Here’s a typical conversation I've had several times with CFOs, CIOs and IT managers, among others. It usually starts like this:

DUFF: Does your organization's document management / enterprise content management (ECM) system support PDF technology?

EXECUTIVE: Did you think we still use fax machines or something? Of course our systems support PDF! I probably open PDF documents 10 or 20 times a day! Just about everything we keep, apart from email, is a PDF!

This part of the conversation always goes the same way. These days, PDF is so fundamental that many people are offended by the suggestion that they might not use it, or are somehow using it "wrong".

They are often thinking of the various attorneys, clerks and other unfortunates who periodically make the news for releasing confidential information inadvertently because they didn't know how to properly redact a PDF.

So then I ask…

DUFF: Do you ever add notes or annotations to PDF pages?

EXECUTIVE: Of course. I do that a few times a day when exchanging contracts or reviewing designs.

DUFF: So how does your document management application cope with that?

At this point the conversation tends to branch based on particulars. Let's take two typical responses:

EXECUTIVE #1: It doesn't. I copy the file out to my desktop, add my notes, then email the file (or whatever else I need to do with it). None of this is recorded in the ECM unless I check the file back in.

EXECUTIVE #2: It doesn't. Our vendor told us to use the ECM system's note-taking ability rather than adding PDF annotations. They said this would allow the notes to be searchable.

What's going on here? In both cases:

  • The customer is using PDF technology all the time
  • The customer's workflow involves annotations to PDF files

What are their document management systems doing about it?

  • Executive #1's system forces her to ditch the system in order to get the job done.
  • Executive #2's system simply ignores his preferred workflow entirely, forcing him into a narrow set of options that may not meet business needs

When either executive says that their application "supports PDF", what they mean is that it can retain and display PDF files, period.

I'd say these applications are failing their users.

Is that what "support" means?

Executive #1's company enjoys these "features" from their system's "lose it to use it" approach:

  • Loss of control over documents that get annotations
  • No integrated record of the annotations or of communications including annotated documents
  • Inefficiencies due to file-handling overhead
  • Unnecessary duplication of managed content on local systems, creating versioning and security risks

Executive #2's company can boast about its investment in these "features" in their system's proprietary silo:

  • The user can't add new or interact with existing annotations at all
  • The user can't collaborate with external users
  • PDF annotations aren't supported by the viewer, and thus seem to disappear from PDFs added to the system
  • PDF annotations aren't searchable at all (see if the lawyers think that's OK)

For both executives, their current-generation software has conditioned them to expect no more from PDF than they'd get from a fax.

There's a lot of room to demand better, because not only is PDF feature-rich, it's an ISO standard, so there's no vendor lock-in.

It's not rocket science; it's PDF

Even though PDF files comprise the most common single file type in millions of document management / ECM systems, my unscientific survey of current-generation enterprise-class applications found that useful support for PDF's features beyond mere rendering is not widespread, to the frustration of many users.
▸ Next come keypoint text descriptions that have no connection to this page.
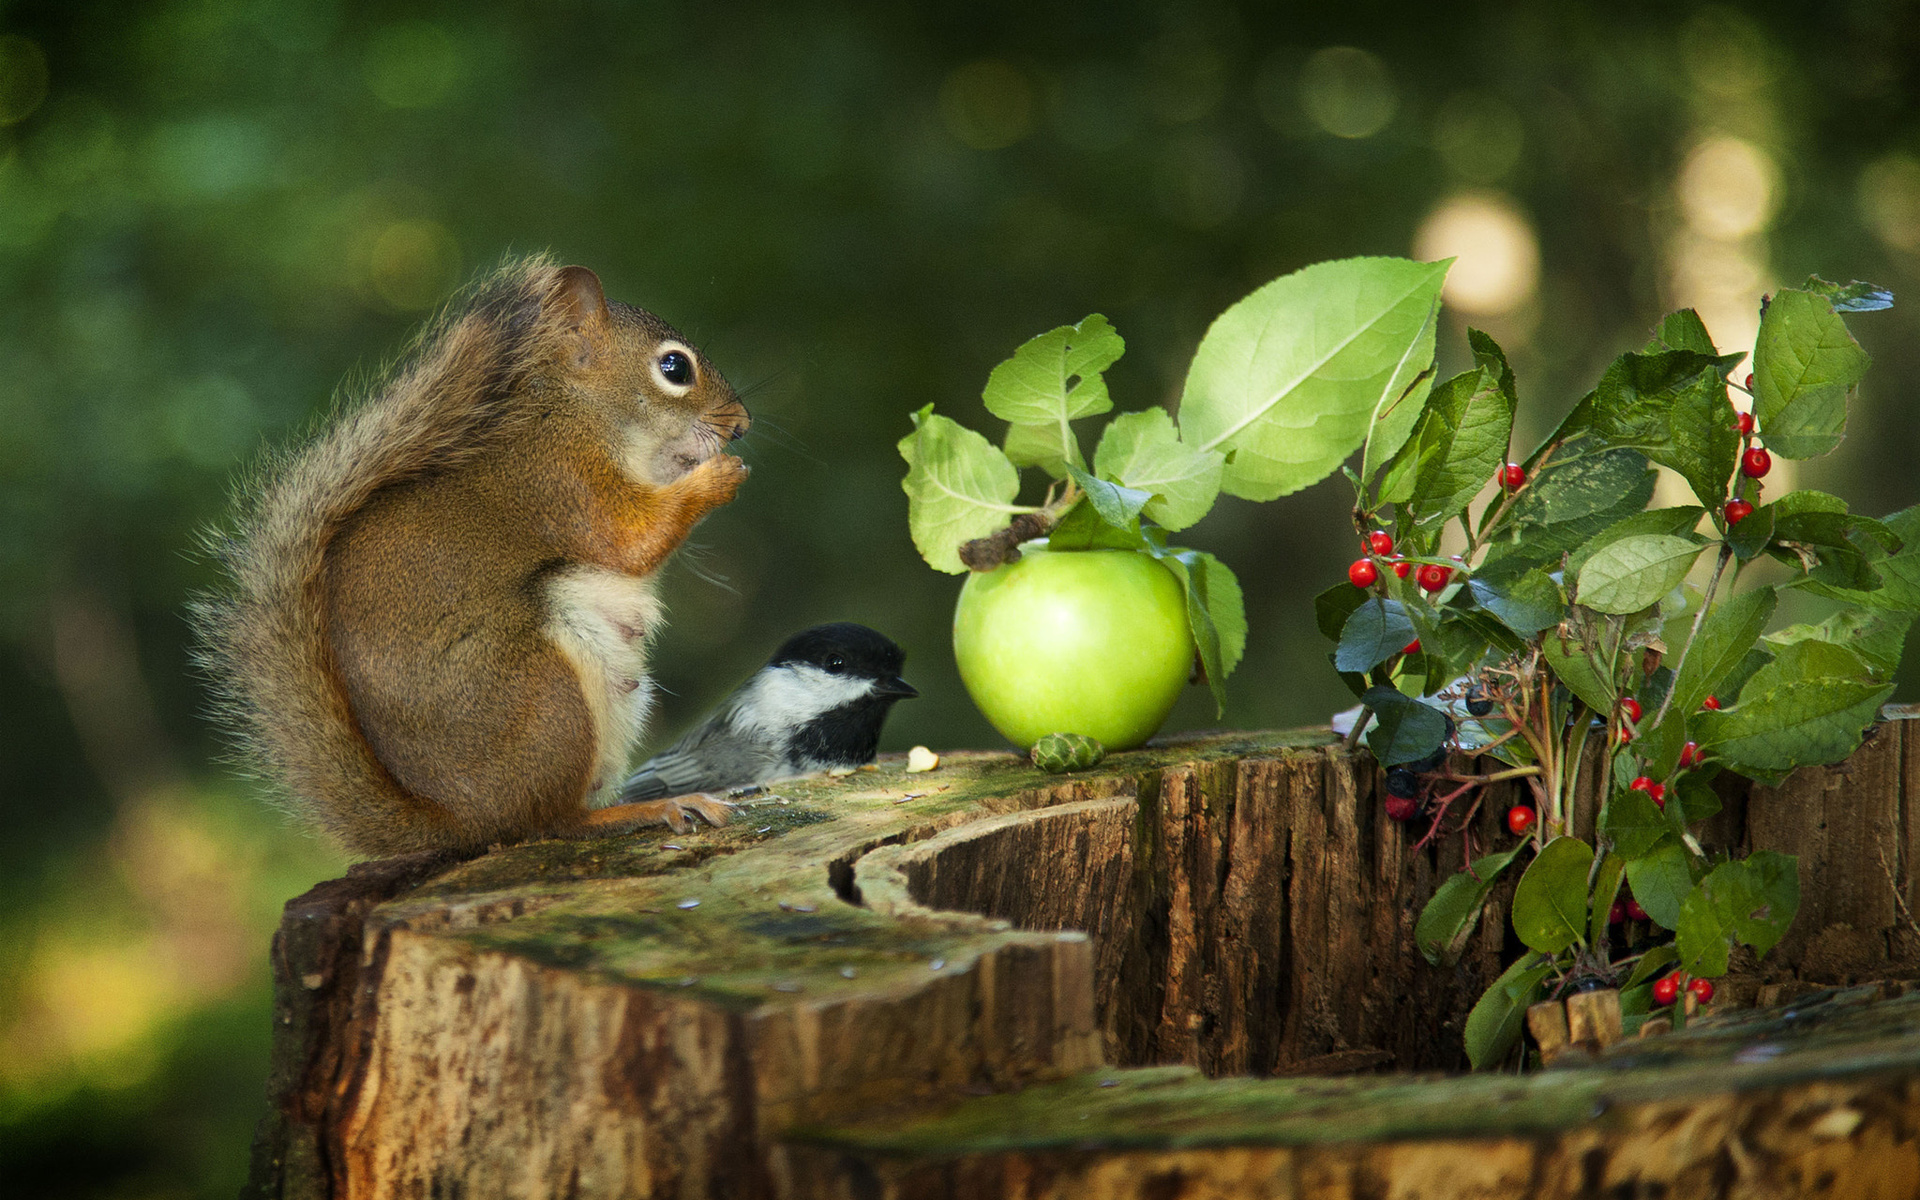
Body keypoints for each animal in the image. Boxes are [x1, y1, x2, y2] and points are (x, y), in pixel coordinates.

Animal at [196, 257, 748, 856]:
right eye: (674, 367)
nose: (741, 424)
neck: (580, 411)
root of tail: (463, 819)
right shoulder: (560, 480)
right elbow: (630, 539)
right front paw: (717, 477)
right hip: (542, 696)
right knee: (548, 821)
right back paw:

Firms such as Dropbox promote their tight integration of PDF features, but even their offerings are limited, and they remain the exception.

Given the format's ubiquity and longevity, there's a major opportunity for document management technology that fully leverages PDF as a toolbox for solving enterprise content challenges rather than as a model for page-rendering. There's a whole world of usage beyond rendering; users want to work with their documents, not merely read them!